The survey’s main takeaways are that there is broad support on the ground for a negotiated settlement (but, like the diplomats meeting this week in Geneva, no consensus on the future role of Assad), strong support on both the pro-regime and pro-opposition sides for postwar accountability for abuses, and weak support for the Syrian National Coalition, with mixed views of Jabhat al-Nusra.
Craig Charney and his firm Charney Research presented the results at the U.S. Institute of Peace. Here, he weighs in on the difficulties of ground research in today’s Syria, and how the findings surprised his team.
Syria Deeply: What went into this?
Craig Charney: This was a qualitative survey: we did 45 interviews, in depth, one on one, with people all around Syria. We talked to men and women supporting both sides of the conflict, from all they key ethnic groups. In the circumstance of Syria, you obviously can’t do a representative national poll where you’re knocking on random doors around the country: it wouldn’t be safe for the interviewers or the respondents.
We’re trying to do a large-scale qualitative study that gives us a POV of the mindsets of Syrians at this stage. The interviews were all conducted in Arabic by experienced local interviewers.
SD: What were the major findings?
CC: First, that Syrians care deeply about trying to end their country’s conflict. They showed a surprising degree of consensus in a desire for negotiated settlement. There was also a consensus on the need for accountability for abuses on all sides, and a very strong desire to see the rule of law in Syria after the conflict.
Second, there was a strong desire among Syrians to see the return of refugees and internally displaced people to their homes, and for sects to live together in peace after the war. We found a real Syrian national identity and a strong desire to co-exist.
Third, there was a strong interest in transitional justice mechanisms, including trials and truth commissions and compensation for losses, which people saw as potentially part of a transition. There are still big divides in Syrian society along predictable lines regarding the regime and opposition, or issues like the fairness of the current Syrian courts. Still on both sides, there was a degree of ambivalence towards the parties and a recognition that abuses had been committed by both sides.
SD: Was any of this surprising to you?
CC: The first three were all rather surprising. Before the research, I was afraid that most Syrians’ attitude towards transitional justice would be “hang the other guys and hang them high.” This was in line with much of the media coverage and the prevailing stereotypes of Syria as a society that is fragmented and falling apart. To my surprise, this was wrong.

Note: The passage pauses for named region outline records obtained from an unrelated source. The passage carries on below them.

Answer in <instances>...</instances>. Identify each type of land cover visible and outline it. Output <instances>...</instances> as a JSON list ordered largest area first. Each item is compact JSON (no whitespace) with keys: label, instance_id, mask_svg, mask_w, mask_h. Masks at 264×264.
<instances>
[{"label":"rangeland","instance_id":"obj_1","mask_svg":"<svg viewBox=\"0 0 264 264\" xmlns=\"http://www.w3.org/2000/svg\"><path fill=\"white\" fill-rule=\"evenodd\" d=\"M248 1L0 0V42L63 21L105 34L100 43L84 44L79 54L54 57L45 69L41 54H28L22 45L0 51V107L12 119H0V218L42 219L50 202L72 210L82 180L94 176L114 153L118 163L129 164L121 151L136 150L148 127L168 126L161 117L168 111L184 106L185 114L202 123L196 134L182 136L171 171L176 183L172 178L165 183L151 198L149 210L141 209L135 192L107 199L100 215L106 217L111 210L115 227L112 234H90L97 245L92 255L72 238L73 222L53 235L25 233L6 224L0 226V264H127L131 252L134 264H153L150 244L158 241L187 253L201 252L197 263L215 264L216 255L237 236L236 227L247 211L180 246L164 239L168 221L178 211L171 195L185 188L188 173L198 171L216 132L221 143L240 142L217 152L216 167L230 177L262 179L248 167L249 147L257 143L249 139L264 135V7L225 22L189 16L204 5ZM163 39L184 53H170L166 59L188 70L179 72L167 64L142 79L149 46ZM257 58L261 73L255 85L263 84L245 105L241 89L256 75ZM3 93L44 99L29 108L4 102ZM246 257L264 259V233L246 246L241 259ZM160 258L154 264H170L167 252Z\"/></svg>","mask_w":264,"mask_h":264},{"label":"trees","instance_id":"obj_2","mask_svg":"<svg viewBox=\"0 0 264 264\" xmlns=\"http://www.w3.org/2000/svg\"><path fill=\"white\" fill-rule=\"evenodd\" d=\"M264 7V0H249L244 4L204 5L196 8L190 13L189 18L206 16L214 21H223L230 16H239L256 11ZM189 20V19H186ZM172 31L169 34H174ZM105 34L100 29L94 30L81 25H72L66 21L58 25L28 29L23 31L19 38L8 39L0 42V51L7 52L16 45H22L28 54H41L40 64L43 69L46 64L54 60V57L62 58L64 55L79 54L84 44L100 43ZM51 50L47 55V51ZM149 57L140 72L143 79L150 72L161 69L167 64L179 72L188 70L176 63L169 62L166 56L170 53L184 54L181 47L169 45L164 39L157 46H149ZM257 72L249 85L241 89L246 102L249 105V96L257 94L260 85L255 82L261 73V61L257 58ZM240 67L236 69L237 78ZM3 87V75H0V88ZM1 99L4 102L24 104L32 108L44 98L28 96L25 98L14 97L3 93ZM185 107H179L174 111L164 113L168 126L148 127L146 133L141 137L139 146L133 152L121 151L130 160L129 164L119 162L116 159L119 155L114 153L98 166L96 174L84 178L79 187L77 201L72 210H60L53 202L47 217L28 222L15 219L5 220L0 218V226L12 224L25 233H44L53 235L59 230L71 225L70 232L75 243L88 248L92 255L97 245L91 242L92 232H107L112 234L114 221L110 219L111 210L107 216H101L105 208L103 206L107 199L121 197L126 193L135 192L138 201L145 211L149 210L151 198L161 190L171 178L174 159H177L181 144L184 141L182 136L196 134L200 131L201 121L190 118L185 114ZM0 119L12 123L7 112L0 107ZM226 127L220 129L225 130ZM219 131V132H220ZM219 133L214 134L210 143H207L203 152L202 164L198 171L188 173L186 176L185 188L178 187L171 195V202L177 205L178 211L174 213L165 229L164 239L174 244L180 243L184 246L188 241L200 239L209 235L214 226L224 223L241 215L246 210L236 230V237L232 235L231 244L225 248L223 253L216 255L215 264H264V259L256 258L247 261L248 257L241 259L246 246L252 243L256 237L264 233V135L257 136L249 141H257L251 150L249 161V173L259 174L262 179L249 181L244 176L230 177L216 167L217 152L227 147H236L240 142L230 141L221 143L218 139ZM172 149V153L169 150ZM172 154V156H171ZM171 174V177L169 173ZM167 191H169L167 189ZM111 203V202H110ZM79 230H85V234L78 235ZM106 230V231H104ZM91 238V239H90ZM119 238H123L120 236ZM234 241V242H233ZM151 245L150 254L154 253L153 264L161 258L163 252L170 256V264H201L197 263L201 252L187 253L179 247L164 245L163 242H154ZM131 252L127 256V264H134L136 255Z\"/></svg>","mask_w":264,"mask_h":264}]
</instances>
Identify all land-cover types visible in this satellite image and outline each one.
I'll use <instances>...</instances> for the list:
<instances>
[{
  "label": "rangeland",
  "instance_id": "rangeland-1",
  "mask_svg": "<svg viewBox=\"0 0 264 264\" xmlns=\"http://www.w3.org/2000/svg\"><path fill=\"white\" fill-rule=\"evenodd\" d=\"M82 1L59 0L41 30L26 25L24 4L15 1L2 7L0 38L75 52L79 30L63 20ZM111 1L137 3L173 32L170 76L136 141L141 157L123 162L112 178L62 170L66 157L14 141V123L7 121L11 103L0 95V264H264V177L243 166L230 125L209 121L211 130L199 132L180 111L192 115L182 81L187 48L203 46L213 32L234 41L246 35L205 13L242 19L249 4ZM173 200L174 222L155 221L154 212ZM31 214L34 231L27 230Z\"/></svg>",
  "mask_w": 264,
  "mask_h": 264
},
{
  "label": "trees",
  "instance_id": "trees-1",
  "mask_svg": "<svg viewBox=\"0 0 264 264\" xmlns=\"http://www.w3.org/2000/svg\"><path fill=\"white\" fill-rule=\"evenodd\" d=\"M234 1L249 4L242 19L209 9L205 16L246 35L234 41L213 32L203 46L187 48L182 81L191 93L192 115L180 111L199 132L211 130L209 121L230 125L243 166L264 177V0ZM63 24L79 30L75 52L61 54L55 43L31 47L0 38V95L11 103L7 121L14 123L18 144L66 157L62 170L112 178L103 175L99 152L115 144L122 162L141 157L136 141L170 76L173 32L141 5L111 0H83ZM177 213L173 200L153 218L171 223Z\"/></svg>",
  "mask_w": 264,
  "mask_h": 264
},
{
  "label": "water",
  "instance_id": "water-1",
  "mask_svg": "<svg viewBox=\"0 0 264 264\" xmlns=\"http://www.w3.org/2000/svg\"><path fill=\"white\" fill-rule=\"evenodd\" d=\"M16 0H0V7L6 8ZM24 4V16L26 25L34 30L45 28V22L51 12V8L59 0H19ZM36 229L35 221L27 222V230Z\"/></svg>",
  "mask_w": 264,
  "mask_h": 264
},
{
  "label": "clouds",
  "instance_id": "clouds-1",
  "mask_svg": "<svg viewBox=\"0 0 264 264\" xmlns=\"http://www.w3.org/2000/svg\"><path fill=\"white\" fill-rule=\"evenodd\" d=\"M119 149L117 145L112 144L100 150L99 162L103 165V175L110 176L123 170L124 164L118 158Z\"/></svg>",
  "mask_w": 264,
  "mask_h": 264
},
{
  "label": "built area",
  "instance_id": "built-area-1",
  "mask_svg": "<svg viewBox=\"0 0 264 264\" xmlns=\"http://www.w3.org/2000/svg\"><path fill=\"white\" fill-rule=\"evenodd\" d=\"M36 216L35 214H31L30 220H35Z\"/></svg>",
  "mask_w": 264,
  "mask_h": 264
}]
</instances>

We [originally] reported for the Syria Justice and Accountability Center. We hope it reaches audiences within Syria. One of the key things [the interviewees] were explicit about was that accountability is a key to reconciliation. Several interviewees referred specifically to Syria’s culture of revenge and said the only way to avoid people taking the law into their own hands was to have mechanisms for accountability in place.